Sechs Österreicher unter den ersten fünf: Roman einer Entpiefkenisierung (German Edition)
…« Er hielt sich den Kopf.
Ich öffnete die Tür zur Speis und schloss sie sofort wieder. Ein beißender Geruch durchdrang die ganze Wohnung.
»Wenn man die Tür nicht öffnet, geht’s«, sagte Spön.
Ich sah ihn eindringlich an. »Warte hier«, sagte ich und verließ eiligst die Wohnung. Im Erdgeschoss versperrte mir der Rollstuhl von Herrn Pröhl den Weg.

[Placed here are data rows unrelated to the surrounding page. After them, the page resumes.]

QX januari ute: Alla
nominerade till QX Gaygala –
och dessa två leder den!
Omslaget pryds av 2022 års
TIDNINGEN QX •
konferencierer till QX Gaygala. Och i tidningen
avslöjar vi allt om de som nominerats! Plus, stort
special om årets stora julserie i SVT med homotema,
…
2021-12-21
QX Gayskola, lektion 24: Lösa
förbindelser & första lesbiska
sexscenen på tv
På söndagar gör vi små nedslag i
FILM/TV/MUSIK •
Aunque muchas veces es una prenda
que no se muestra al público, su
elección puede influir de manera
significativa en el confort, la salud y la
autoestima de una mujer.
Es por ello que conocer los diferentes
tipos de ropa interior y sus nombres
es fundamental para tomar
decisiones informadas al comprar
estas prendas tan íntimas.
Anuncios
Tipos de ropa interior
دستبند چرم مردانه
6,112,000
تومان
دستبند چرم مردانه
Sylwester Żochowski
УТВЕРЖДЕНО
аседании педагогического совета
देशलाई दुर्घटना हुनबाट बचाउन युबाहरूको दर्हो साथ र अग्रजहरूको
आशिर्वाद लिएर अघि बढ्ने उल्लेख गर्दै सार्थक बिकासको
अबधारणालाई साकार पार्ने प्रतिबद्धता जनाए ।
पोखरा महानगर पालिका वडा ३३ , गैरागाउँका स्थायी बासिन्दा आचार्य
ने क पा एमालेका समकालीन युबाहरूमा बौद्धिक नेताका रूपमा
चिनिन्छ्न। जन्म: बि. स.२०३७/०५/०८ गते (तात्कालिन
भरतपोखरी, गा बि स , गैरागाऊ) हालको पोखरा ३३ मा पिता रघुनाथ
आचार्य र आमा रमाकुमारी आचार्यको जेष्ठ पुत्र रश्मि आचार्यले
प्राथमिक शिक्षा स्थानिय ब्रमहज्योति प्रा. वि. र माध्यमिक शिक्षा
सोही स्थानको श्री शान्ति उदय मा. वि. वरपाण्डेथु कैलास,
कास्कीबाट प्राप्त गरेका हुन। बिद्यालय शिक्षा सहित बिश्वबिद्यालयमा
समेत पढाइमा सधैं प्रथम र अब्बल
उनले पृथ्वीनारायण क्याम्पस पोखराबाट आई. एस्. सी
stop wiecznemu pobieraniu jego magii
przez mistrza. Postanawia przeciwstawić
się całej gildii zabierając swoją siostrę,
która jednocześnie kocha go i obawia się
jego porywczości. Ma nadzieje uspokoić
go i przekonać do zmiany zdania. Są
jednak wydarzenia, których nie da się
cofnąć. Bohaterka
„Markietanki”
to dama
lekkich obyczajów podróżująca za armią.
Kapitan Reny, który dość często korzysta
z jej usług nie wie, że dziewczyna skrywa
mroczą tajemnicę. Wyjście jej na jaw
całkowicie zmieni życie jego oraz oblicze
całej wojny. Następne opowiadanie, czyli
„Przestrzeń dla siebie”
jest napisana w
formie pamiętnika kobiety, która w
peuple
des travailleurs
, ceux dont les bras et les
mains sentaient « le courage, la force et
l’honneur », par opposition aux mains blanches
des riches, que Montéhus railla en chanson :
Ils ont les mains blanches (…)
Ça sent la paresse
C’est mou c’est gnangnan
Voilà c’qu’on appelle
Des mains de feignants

»Der Marmeladinger«, rief er. »Das hammer scho gern. Unseraner tut rackern und ruacheln, barabern und hackeln, und da kummt so a ORF-Arschloch dahergschlendert wie wos.«
Ich stand vor ihm, beugte mich zu ihm hinunter und lächelte. »Was genau arbeiten Sie denn, Herr Pröhl? Und kann ich mal eben Ihre Rundfunkgeräte überprüfen? Zahlen Sie Rundfunkgebühren, Herr Pröhl? Ich bin beim ORF jetzt für die Gebühren zuständig!«
Schnaubend schob er seinen Rollstuhl in den Türstock seiner Wohnung zurück.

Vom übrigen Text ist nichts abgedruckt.